DATASET RECORDS START

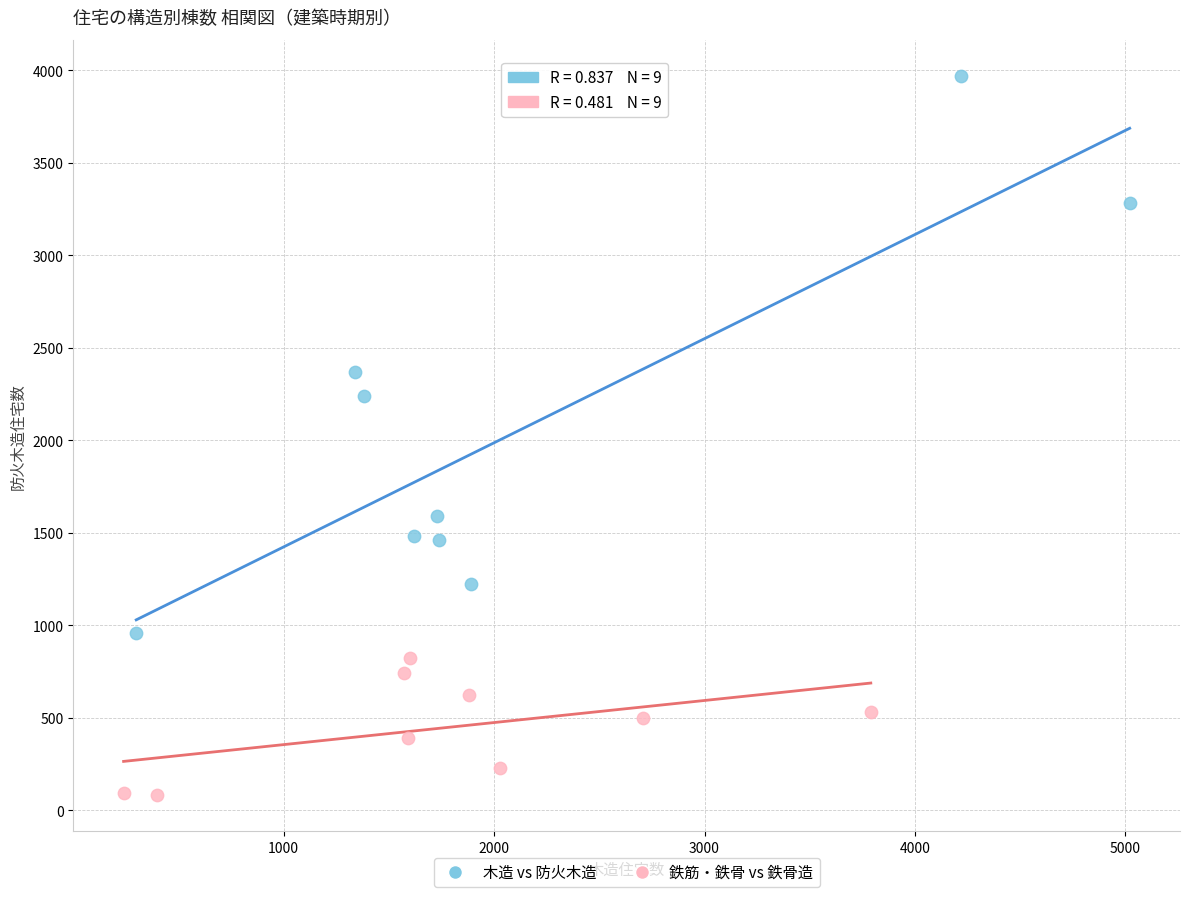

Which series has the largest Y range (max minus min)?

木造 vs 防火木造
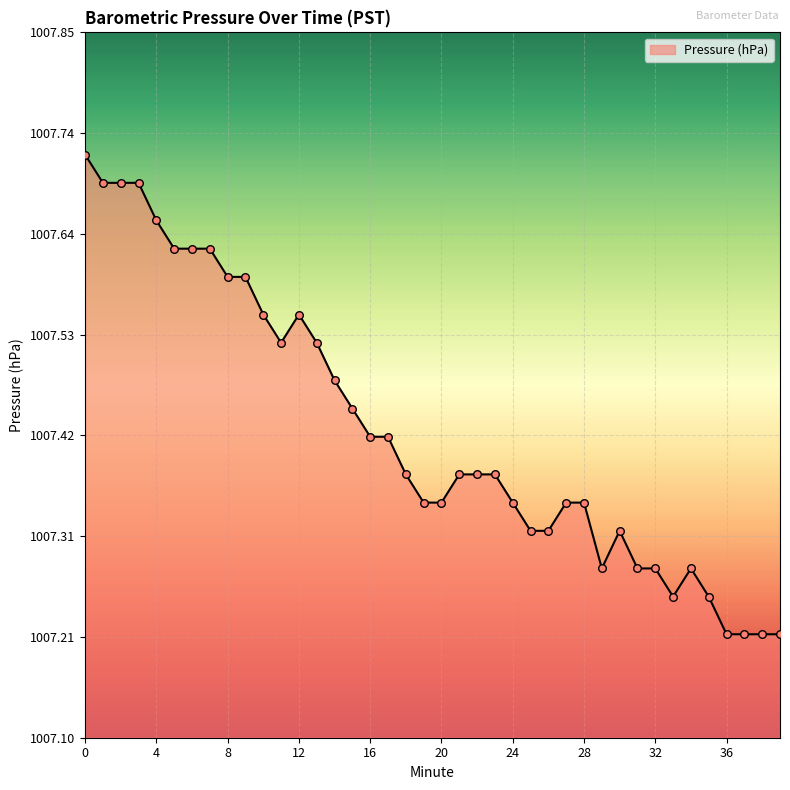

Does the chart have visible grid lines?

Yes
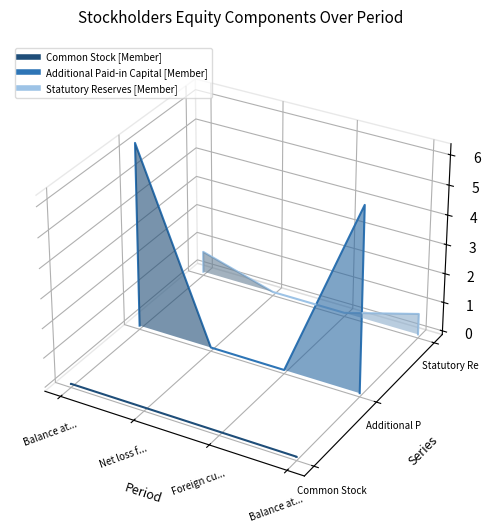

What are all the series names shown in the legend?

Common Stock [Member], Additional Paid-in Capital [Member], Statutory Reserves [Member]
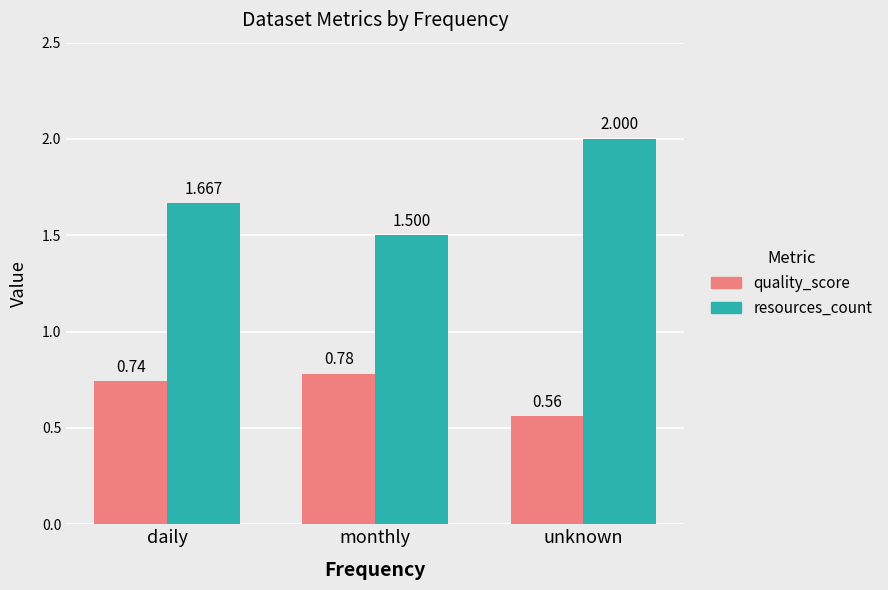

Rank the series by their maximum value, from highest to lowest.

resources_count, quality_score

DATASET RECORDS END

**REQUEST**.
Can you transcribe the lines above word for word, leaving the pictures out?

**RESPONSE TO THIS TASK**.
Which series has the largest Y range (max minus min)?

木造 vs 防火木造

Does the chart have visible grid lines?

Yes

What are all the series names shown in the legend?

Common Stock [Member], Additional Paid-in Capital [Member], Statutory Reserves [Member]

Rank the series by their maximum value, from highest to lowest.

resources_count, quality_score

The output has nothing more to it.